PROMPT: Your answer should be an exact copy of all the entries, free of pictures.

GIVEN ENTRIES:
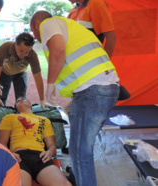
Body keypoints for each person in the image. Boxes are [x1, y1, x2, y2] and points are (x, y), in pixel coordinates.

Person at [30, 11, 120, 186]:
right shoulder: (73, 27)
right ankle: (77, 179)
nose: (36, 36)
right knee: (79, 149)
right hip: (99, 88)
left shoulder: (47, 23)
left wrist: (50, 85)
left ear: (36, 25)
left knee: (80, 152)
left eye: (33, 32)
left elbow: (58, 50)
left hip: (92, 91)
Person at [0, 97, 71, 186]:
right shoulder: (9, 118)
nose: (19, 100)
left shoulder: (44, 120)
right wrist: (9, 154)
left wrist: (50, 152)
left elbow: (52, 145)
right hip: (19, 157)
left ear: (30, 105)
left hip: (40, 157)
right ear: (16, 108)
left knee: (66, 184)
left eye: (23, 99)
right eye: (17, 101)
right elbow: (2, 143)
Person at [67, 0, 130, 101]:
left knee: (93, 108)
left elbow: (111, 38)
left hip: (93, 73)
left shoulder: (96, 3)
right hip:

EXERCISE RESPONSE:
Body keypoints for each person in the image. Boxes are [x1, y1, x2, y2] and points are (x, y), in pixel coordinates.

Person at [30, 11, 120, 186]:
right shoulder: (73, 27)
right ankle: (77, 179)
nose: (36, 36)
right knee: (79, 149)
right hip: (99, 88)
left shoulder: (47, 23)
left wrist: (50, 85)
left ear: (36, 25)
left knee: (80, 152)
left eye: (33, 32)
left elbow: (58, 50)
left hip: (92, 91)
Person at [0, 97, 71, 186]:
right shoulder: (9, 118)
nose: (19, 100)
left shoulder: (44, 120)
right wrist: (9, 154)
left wrist: (50, 152)
left elbow: (52, 145)
right hip: (19, 157)
left ear: (30, 105)
left hip: (40, 157)
right ear: (16, 108)
left knee: (66, 184)
left eye: (23, 99)
right eye: (17, 101)
right elbow: (2, 143)
Person at [67, 0, 130, 101]:
left knee: (93, 108)
left elbow: (111, 38)
left hip: (93, 73)
left shoulder: (96, 3)
right hip:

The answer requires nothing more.